_DESCRIPTION OF THE TASK_. Tally every line of the entries that contains the string "CLASSY", then reply with only that number.
▬▬▬
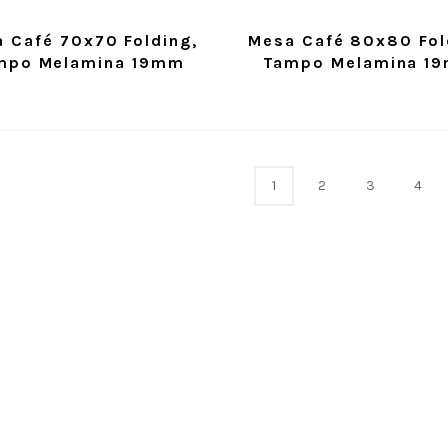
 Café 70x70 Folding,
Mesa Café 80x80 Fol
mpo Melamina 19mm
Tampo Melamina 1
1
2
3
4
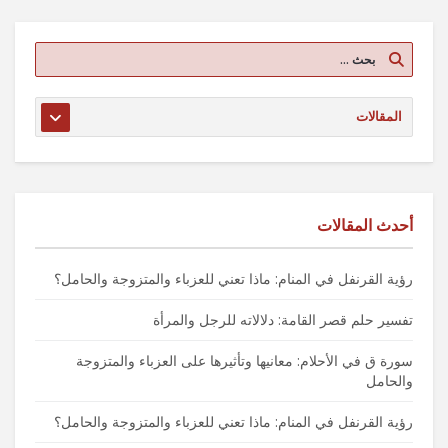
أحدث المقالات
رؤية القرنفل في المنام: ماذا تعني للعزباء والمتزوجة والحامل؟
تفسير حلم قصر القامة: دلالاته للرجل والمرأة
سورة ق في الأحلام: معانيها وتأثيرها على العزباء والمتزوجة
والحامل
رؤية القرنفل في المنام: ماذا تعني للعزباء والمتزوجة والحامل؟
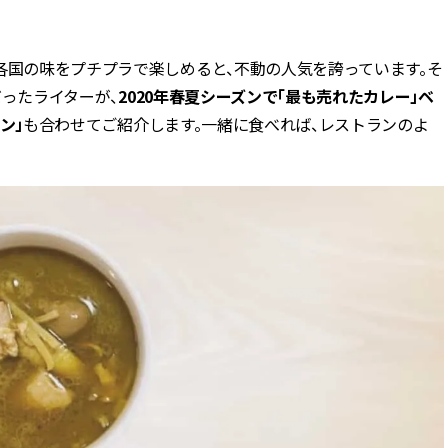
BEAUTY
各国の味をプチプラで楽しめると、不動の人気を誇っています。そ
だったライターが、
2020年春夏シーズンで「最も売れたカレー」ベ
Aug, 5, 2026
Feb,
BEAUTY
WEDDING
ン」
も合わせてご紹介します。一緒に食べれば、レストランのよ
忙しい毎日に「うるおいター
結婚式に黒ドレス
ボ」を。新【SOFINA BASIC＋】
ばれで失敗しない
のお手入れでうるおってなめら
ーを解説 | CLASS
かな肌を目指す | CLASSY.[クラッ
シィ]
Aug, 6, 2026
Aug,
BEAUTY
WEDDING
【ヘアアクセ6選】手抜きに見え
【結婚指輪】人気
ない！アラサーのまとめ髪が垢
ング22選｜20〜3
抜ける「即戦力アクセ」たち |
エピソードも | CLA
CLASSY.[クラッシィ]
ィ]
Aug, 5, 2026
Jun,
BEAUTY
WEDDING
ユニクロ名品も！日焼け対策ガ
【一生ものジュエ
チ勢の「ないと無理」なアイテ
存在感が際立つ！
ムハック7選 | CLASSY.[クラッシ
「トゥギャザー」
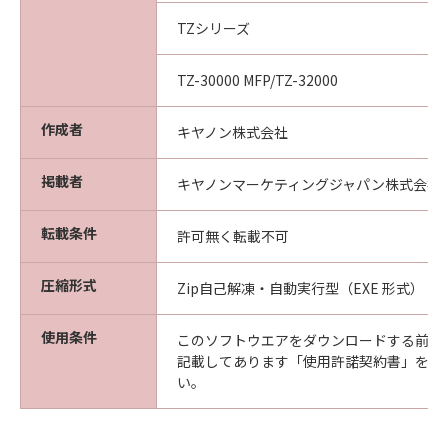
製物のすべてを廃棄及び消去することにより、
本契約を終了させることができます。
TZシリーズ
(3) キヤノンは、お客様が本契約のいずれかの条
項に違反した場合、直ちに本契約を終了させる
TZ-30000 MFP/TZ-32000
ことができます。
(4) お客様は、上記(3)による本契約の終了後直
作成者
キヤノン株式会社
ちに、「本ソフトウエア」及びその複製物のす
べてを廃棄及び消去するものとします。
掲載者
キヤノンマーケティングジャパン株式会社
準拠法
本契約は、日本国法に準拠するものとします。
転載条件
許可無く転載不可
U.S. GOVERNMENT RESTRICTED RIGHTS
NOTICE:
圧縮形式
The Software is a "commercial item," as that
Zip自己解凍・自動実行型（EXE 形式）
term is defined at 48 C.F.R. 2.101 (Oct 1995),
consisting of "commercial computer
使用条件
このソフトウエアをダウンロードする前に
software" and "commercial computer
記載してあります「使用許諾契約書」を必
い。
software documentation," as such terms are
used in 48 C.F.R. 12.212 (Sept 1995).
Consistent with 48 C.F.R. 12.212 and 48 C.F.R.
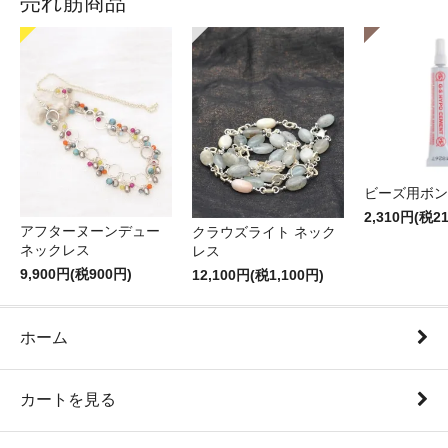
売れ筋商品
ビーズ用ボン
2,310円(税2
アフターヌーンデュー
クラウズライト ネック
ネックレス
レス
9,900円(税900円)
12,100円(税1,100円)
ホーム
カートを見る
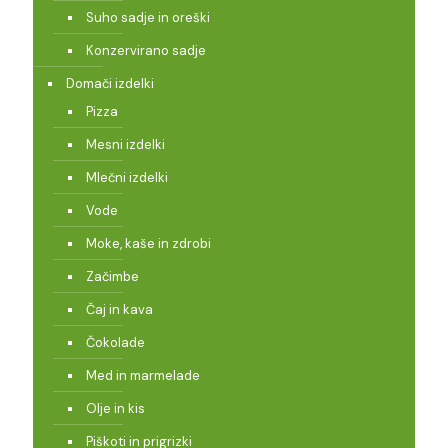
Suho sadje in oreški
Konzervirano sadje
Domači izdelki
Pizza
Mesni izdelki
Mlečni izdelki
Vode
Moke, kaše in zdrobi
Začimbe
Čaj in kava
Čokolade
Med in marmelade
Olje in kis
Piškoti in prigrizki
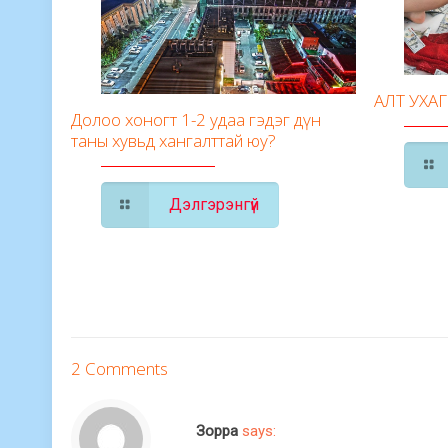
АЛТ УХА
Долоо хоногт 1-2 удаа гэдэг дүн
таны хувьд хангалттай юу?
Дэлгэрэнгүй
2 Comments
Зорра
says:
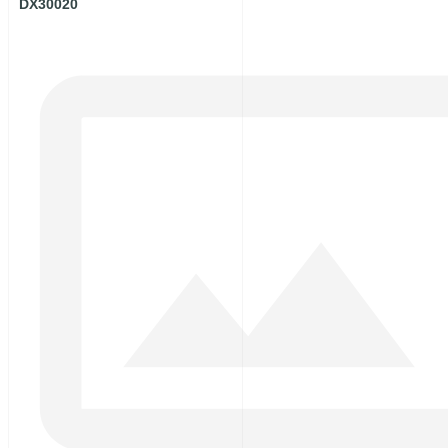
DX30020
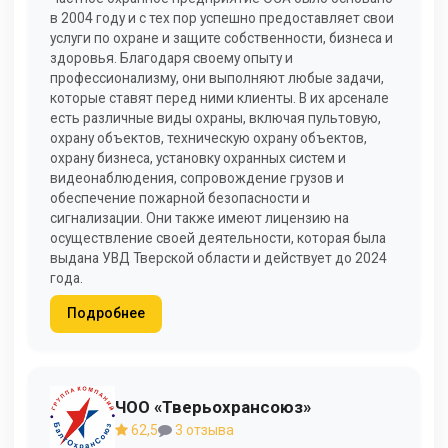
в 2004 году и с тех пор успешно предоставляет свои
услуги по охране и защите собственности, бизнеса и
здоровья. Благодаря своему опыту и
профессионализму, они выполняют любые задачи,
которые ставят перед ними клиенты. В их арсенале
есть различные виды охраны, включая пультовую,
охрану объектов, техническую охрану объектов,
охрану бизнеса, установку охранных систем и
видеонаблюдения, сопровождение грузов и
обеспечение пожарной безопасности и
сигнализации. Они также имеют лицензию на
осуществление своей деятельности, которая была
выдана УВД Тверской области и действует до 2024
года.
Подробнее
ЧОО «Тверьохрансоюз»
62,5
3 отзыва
▬▬▬
_ANSWER FOR THE TASK_. 3